Requirement >> Transcribe the data below verbatim from the line with "cerebellum stained for" to the line with "cells in human". Include both of those lines.

════════

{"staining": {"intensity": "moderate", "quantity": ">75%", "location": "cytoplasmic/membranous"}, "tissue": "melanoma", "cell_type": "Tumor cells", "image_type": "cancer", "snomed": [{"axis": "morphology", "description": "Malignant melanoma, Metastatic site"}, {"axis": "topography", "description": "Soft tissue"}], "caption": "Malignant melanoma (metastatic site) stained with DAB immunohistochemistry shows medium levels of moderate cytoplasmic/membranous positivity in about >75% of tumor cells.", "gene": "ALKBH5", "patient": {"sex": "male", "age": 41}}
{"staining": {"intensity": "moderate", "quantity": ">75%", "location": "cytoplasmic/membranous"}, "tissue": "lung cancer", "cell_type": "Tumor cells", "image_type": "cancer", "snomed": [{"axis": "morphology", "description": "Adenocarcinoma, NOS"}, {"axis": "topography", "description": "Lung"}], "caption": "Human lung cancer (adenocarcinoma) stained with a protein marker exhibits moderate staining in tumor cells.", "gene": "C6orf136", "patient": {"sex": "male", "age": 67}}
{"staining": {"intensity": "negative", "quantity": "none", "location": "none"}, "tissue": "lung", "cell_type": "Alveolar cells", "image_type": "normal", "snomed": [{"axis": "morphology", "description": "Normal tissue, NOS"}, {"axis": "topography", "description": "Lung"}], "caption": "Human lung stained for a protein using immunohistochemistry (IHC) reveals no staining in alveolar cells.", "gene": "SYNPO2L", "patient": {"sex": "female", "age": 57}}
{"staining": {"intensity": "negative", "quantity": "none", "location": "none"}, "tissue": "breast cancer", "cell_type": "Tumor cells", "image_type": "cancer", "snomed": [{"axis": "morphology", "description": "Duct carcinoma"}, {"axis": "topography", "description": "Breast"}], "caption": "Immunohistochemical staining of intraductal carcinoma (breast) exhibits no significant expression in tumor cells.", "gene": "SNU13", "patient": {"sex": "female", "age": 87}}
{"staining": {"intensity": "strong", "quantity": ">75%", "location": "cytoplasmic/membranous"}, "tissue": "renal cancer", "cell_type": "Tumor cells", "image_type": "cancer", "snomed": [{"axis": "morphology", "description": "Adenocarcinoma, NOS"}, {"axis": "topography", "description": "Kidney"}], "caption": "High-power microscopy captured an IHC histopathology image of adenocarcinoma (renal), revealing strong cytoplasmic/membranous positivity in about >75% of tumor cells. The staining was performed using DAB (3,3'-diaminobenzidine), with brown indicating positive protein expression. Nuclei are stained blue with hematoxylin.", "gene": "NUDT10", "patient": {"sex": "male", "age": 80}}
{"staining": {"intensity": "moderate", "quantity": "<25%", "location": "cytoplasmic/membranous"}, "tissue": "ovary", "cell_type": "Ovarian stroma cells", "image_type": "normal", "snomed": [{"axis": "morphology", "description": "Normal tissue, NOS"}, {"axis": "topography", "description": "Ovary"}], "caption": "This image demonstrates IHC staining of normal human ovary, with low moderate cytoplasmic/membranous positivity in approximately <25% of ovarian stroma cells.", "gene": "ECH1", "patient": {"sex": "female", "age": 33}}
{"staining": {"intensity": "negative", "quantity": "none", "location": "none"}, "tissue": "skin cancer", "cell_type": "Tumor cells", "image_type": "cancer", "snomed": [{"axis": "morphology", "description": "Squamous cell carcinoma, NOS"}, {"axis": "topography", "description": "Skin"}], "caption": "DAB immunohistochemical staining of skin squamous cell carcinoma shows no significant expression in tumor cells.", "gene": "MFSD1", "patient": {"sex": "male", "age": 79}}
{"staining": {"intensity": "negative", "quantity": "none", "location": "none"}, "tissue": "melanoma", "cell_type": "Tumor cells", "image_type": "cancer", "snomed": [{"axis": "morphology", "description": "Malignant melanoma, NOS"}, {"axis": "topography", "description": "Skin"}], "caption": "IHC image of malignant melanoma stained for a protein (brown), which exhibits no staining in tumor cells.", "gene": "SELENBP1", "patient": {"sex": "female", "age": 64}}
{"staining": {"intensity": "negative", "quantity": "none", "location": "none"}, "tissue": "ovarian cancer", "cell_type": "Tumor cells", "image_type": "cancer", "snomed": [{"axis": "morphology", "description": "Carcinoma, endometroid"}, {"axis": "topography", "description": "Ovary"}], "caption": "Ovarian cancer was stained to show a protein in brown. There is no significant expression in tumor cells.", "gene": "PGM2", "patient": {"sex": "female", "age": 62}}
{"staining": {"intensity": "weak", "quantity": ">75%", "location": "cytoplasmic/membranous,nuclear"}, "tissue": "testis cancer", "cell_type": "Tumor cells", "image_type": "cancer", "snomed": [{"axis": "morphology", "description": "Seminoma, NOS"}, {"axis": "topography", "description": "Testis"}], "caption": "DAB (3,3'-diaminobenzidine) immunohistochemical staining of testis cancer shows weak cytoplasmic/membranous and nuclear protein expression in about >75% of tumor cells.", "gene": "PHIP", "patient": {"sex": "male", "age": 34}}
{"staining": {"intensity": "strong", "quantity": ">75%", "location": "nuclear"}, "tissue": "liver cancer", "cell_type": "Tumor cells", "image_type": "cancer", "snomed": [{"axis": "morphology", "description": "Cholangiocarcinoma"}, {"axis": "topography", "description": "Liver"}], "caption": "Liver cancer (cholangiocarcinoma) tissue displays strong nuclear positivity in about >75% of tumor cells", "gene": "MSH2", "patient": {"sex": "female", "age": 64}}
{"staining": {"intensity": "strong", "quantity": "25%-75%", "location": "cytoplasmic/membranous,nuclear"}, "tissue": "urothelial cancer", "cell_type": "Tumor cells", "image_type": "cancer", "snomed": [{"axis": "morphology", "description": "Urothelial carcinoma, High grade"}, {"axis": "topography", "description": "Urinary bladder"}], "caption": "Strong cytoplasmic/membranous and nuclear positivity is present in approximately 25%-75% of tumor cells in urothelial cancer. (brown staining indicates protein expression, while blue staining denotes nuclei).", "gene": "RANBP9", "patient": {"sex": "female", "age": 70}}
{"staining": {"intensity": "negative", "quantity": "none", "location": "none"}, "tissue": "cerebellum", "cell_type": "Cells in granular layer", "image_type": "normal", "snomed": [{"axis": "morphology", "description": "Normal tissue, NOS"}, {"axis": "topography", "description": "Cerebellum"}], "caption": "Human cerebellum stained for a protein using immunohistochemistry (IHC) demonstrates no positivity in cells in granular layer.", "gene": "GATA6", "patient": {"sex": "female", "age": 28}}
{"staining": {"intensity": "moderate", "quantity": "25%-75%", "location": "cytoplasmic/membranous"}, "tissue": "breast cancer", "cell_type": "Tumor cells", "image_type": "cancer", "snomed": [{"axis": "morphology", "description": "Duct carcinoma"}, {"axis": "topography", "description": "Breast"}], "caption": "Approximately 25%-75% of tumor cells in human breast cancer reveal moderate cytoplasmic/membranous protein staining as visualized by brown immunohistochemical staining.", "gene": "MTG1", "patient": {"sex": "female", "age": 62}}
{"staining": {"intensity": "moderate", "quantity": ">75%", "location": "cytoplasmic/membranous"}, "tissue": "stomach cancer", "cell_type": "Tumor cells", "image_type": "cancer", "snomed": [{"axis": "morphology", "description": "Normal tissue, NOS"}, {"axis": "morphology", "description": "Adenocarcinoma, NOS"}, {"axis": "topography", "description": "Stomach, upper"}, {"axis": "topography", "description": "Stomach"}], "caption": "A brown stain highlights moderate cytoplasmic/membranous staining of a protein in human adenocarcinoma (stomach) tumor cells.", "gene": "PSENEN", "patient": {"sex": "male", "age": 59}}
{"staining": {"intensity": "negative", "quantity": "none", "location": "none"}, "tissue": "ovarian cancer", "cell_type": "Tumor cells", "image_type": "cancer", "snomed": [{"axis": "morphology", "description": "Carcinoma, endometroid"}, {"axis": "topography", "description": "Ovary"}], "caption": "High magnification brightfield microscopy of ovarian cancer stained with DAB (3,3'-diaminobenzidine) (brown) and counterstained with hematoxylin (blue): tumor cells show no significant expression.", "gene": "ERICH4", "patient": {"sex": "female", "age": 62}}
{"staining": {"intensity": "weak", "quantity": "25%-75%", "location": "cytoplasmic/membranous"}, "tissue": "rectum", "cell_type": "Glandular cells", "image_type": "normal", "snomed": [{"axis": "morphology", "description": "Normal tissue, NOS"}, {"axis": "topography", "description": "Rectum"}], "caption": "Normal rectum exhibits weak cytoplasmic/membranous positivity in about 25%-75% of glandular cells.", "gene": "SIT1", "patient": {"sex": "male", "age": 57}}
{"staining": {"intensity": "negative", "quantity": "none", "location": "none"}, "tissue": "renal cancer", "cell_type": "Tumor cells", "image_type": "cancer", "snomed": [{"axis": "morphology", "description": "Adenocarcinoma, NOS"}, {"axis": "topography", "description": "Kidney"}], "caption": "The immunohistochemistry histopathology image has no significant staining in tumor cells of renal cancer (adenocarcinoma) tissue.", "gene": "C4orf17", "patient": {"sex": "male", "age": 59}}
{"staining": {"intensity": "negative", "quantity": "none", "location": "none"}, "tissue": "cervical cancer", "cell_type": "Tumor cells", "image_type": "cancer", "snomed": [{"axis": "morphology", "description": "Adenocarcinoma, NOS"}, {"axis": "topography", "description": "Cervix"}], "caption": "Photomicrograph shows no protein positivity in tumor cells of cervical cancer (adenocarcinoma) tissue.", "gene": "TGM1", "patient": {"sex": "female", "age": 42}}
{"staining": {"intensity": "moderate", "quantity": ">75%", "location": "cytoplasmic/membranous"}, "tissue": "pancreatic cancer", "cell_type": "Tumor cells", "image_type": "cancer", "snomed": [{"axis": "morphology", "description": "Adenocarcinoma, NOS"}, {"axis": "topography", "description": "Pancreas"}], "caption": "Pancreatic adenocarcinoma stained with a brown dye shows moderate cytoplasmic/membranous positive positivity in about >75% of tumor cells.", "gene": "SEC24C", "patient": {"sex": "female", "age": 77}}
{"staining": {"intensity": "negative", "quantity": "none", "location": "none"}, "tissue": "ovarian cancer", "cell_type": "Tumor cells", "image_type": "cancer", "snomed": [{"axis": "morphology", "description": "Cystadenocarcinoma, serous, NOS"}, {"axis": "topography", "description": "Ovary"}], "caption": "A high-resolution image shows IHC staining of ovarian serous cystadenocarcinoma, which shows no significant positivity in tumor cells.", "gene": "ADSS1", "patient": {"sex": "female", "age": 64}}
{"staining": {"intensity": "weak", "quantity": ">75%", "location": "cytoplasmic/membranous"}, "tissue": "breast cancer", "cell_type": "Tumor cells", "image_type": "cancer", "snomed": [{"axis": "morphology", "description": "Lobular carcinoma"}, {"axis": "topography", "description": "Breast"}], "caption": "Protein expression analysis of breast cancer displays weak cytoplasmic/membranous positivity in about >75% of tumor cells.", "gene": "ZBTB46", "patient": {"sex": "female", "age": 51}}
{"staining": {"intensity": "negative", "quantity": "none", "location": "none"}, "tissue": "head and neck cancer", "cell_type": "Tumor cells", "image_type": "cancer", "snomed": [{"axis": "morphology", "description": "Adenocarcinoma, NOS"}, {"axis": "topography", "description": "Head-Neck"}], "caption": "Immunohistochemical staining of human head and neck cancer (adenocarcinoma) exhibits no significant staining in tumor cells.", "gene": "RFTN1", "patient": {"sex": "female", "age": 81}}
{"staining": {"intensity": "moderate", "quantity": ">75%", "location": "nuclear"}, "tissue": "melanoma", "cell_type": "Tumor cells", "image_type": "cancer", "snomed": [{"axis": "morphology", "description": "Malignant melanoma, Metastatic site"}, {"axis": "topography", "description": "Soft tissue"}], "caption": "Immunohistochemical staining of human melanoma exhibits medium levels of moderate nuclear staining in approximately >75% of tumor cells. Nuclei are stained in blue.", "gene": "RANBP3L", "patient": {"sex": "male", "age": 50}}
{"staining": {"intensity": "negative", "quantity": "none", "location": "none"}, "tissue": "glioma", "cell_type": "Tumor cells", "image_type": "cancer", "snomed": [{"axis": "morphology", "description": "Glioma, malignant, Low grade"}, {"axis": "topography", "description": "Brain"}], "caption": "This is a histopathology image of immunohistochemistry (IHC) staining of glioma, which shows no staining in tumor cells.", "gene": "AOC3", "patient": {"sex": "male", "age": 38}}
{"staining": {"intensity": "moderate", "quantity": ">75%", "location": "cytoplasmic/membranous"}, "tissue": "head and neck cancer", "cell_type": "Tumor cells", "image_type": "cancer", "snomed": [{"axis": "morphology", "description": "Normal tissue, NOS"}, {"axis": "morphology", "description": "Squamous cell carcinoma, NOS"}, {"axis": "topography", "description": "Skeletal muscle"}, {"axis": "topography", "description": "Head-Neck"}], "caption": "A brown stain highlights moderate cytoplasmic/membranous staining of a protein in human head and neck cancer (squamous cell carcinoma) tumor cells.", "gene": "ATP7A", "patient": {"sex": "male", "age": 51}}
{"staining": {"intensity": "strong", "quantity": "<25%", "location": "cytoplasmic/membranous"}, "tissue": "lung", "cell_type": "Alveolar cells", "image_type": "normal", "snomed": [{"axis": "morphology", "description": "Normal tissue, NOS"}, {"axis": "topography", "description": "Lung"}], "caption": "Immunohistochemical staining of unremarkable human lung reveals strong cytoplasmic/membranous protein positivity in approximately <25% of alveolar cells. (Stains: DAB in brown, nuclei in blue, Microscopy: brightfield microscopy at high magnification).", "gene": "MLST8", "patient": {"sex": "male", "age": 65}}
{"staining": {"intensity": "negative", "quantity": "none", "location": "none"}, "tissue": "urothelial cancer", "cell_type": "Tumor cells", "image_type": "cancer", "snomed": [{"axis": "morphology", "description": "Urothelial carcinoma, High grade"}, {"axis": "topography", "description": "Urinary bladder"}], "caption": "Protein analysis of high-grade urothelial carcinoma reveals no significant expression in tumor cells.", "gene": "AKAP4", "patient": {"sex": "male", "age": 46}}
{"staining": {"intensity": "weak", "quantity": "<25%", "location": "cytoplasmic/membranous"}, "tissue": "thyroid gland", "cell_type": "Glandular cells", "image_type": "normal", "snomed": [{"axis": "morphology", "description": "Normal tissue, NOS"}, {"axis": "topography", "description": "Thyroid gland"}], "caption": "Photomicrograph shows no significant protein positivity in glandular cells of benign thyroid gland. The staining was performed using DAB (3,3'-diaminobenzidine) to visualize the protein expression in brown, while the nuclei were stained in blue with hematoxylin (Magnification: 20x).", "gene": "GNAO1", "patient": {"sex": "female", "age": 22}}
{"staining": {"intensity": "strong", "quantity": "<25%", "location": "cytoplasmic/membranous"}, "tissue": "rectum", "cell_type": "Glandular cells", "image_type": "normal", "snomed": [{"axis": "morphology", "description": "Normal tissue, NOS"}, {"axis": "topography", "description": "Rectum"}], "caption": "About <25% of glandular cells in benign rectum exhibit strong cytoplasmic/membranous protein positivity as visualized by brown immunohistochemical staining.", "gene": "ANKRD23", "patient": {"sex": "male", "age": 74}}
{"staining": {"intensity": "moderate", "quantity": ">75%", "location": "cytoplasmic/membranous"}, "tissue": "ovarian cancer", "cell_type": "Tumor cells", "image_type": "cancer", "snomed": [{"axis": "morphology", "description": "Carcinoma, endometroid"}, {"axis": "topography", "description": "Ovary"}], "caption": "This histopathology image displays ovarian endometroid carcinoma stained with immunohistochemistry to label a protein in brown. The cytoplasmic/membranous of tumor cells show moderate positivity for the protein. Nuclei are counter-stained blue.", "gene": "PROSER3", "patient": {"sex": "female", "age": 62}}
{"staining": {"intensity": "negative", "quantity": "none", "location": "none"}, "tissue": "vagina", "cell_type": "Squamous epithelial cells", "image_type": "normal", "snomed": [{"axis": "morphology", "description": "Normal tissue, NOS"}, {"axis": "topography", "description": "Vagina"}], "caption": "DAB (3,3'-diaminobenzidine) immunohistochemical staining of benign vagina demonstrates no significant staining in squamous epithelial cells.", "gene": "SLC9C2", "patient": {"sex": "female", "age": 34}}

════════

Answer >>
{"staining": {"intensity": "negative", "quantity": "none", "location": "none"}, "tissue": "cerebellum", "cell_type": "Cells in granular layer", "image_type": "normal", "snomed": [{"axis": "morphology", "description": "Normal tissue, NOS"}, {"axis": "topography", "description": "Cerebellum"}], "caption": "Human cerebellum stained for a protein using immunohistochemistry (IHC) demonstrates no positivity in cells in granular layer.", "gene": "GATA6", "patient": {"sex": "female", "age": 28}}
{"staining": {"intensity": "moderate", "quantity": "25%-75%", "location": "cytoplasmic/membranous"}, "tissue": "breast cancer", "cell_type": "Tumor cells", "image_type": "cancer", "snomed": [{"axis": "morphology", "description": "Duct carcinoma"}, {"axis": "topography", "description": "Breast"}], "caption": "Approximately 25%-75% of tumor cells in human breast cancer reveal moderate cytoplasmic/membranous protein staining as visualized by brown immunohistochemical staining.", "gene": "MTG1", "patient": {"sex": "female", "age": 62}}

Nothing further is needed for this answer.